= Filipa de Almada =

Portuguese poet and noblewoman
Filipa de Almada (1453-1497 CE) was a Portuguese poet and noblewoman.

Almada is known to have lived and written during the reigns of kings Alfonso V and John II of Portugal. She was the granddaughter of Philippa of Lancaster, queen of Portugal. Almada married Rui Moniz, a fellow-poet, and they had a son together, Francisco de Sousa Mancias.

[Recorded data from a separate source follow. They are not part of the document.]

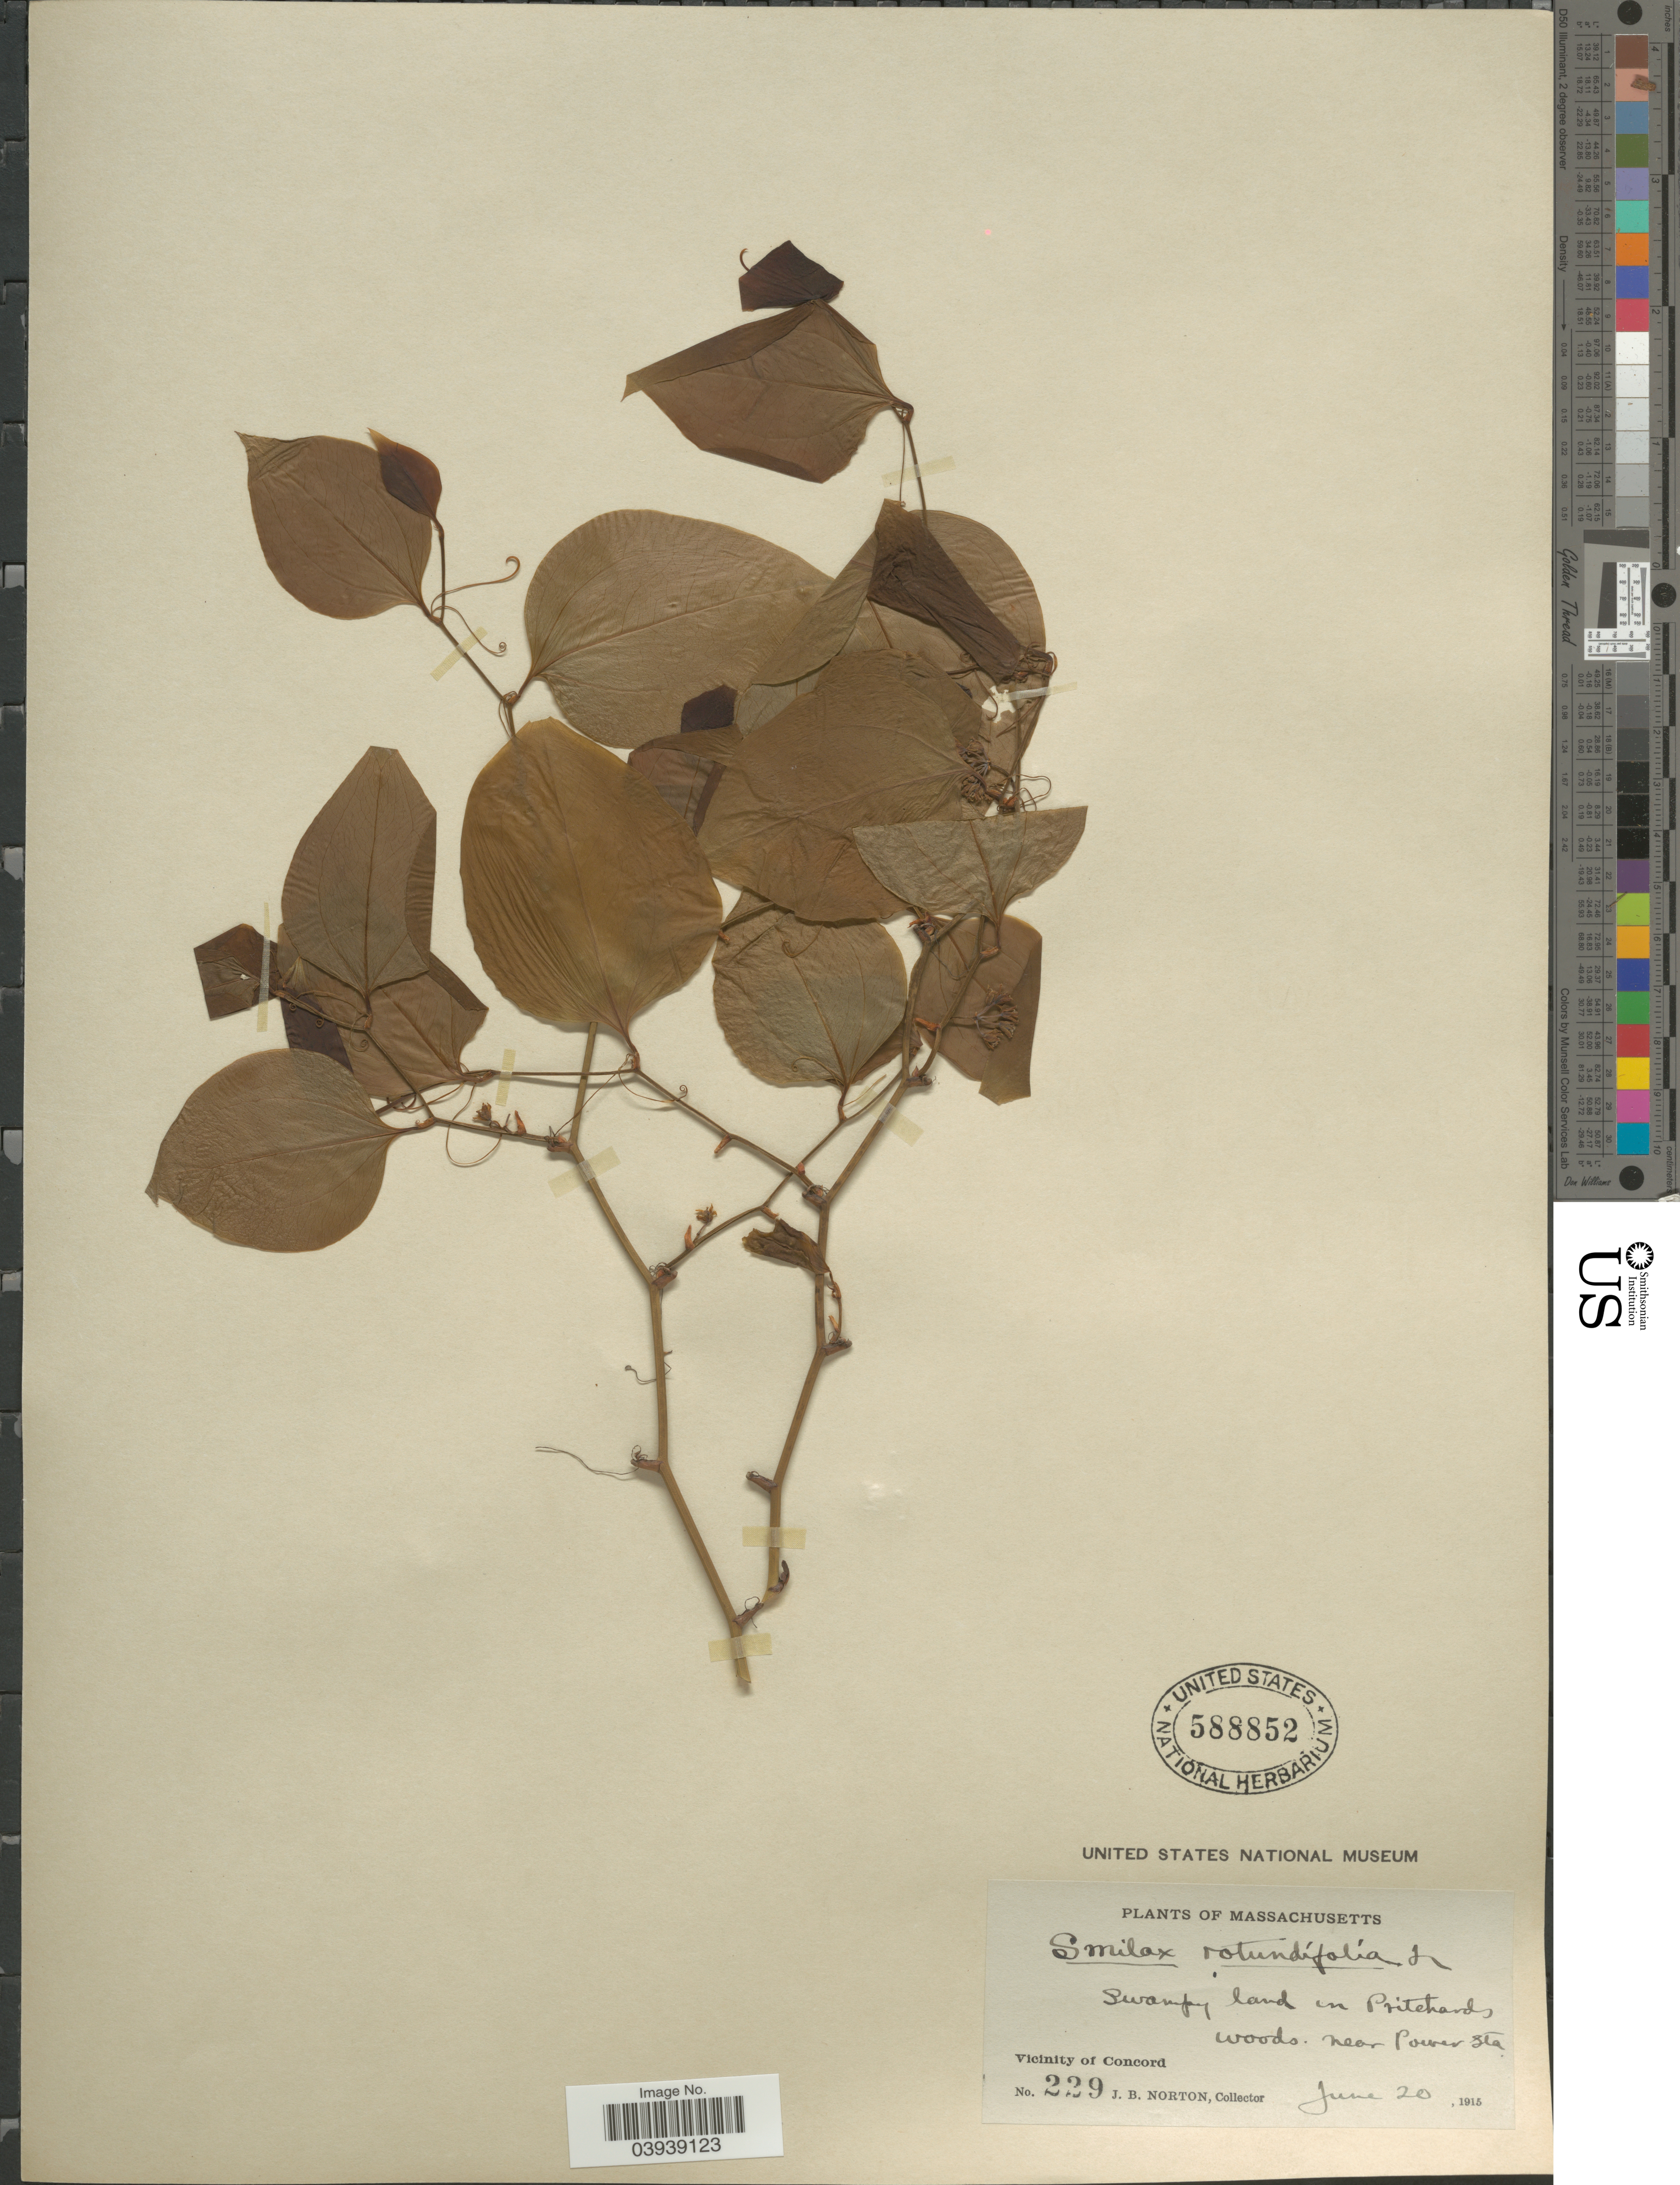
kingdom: Plantae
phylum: Tracheophyta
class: Liliopsida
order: Liliales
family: Smilacaceae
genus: Smilax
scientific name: Smilax rotundifolia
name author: L.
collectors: J. B. Norton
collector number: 229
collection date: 1915-06-20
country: United States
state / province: Massachusetts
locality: Swampy land in Pritchards woods near Power Sta. Vicinity of Concord.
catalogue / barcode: US 588852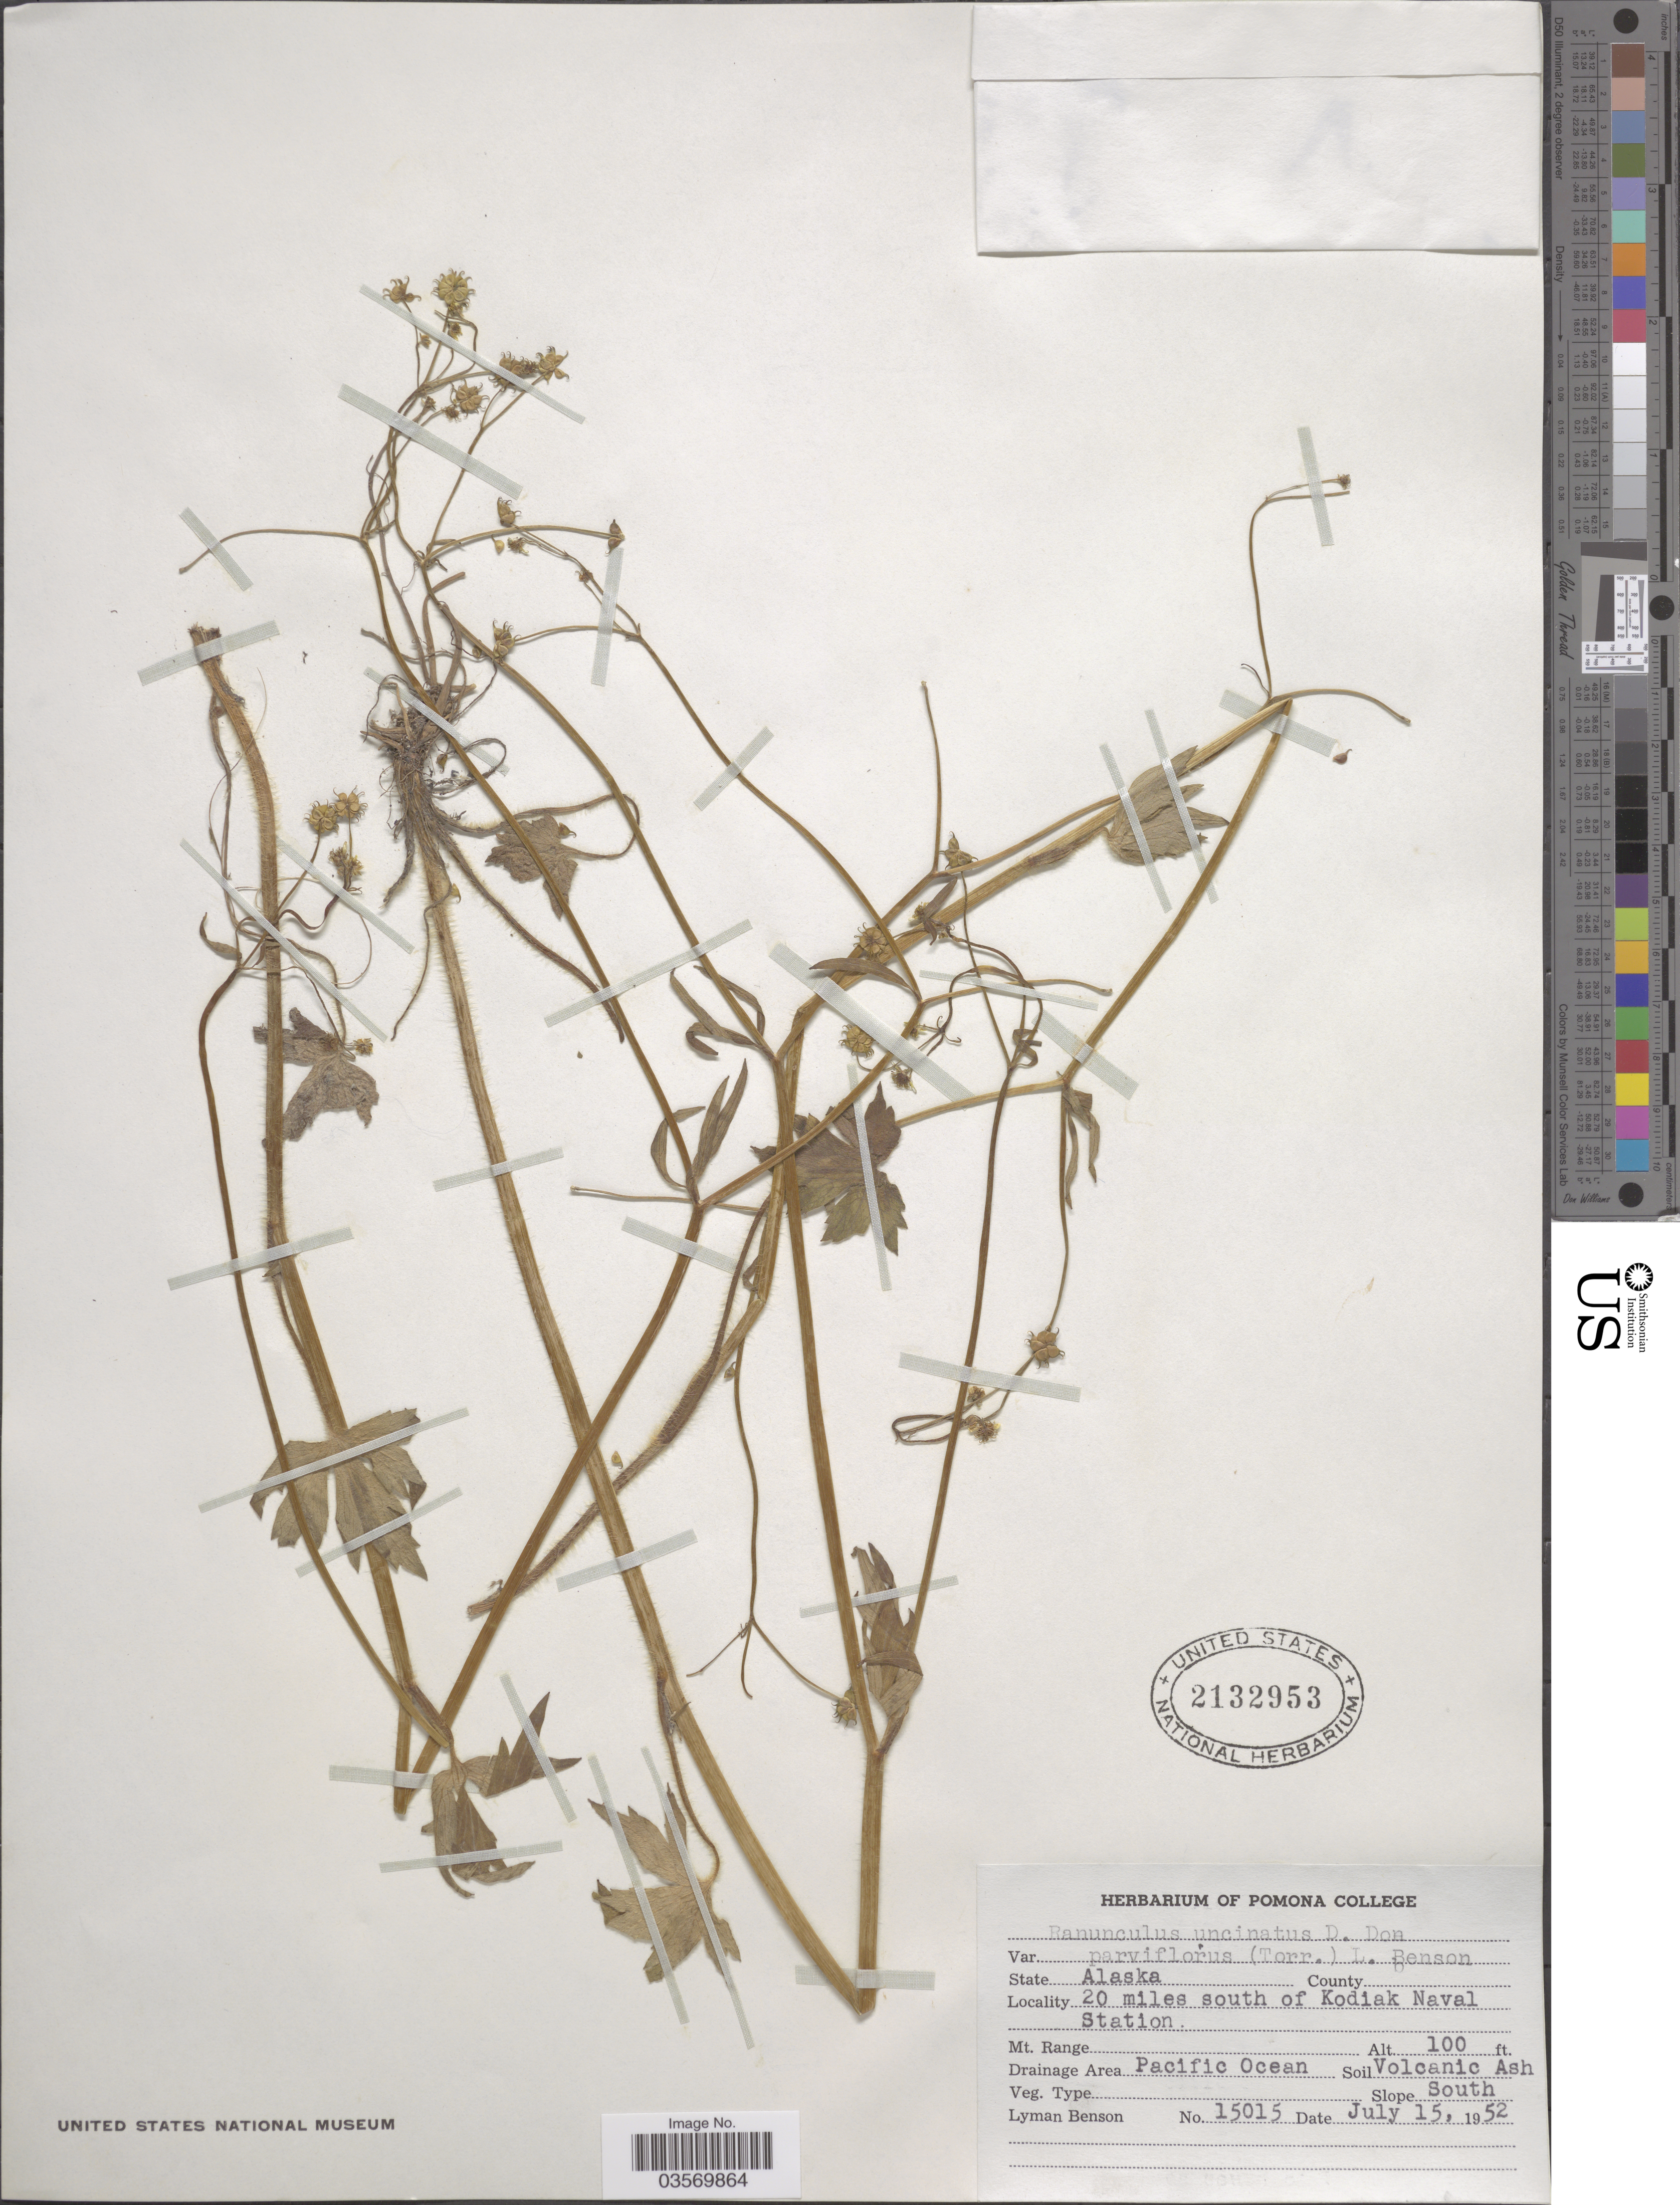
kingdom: Plantae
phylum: Tracheophyta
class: Magnoliopsida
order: Ranunculales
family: Ranunculaceae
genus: Ranunculus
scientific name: Ranunculus uncinatus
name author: D. Don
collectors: L. D. Benson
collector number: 15015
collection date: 1952-07-15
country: United States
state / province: Alaska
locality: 20 miles south of Kodiak Naval Station. Drainage Area Pacific Ocean.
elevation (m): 30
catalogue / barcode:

In the royal court of the time, poetry was a popular skill and pastime; courtiers would frequently participate in poetry competitions. Almada was noted for her skill, and her poetry was included in the 1516 songbook Cancioneiro Geral anthologized by Garcia de Resende.

== Bibliography ==
- "Almada, Filipa de (fl. 15th c.)." In Women in World History: A Biographical Encyclopedia, edited by Anne Commire, 244. Vol. 1. Detroit, MI: Yorkin Publications, 2002. Print.
- Resende, Garcia de. Cancioneiro Geral. [Lisboa: Hermã de Cãpos,1516.] Biblioteca nacional de Portugal.
- Pious, Samantha (translator). "What I cannot recover ..." Volume Poetry 2, no. 3. Online.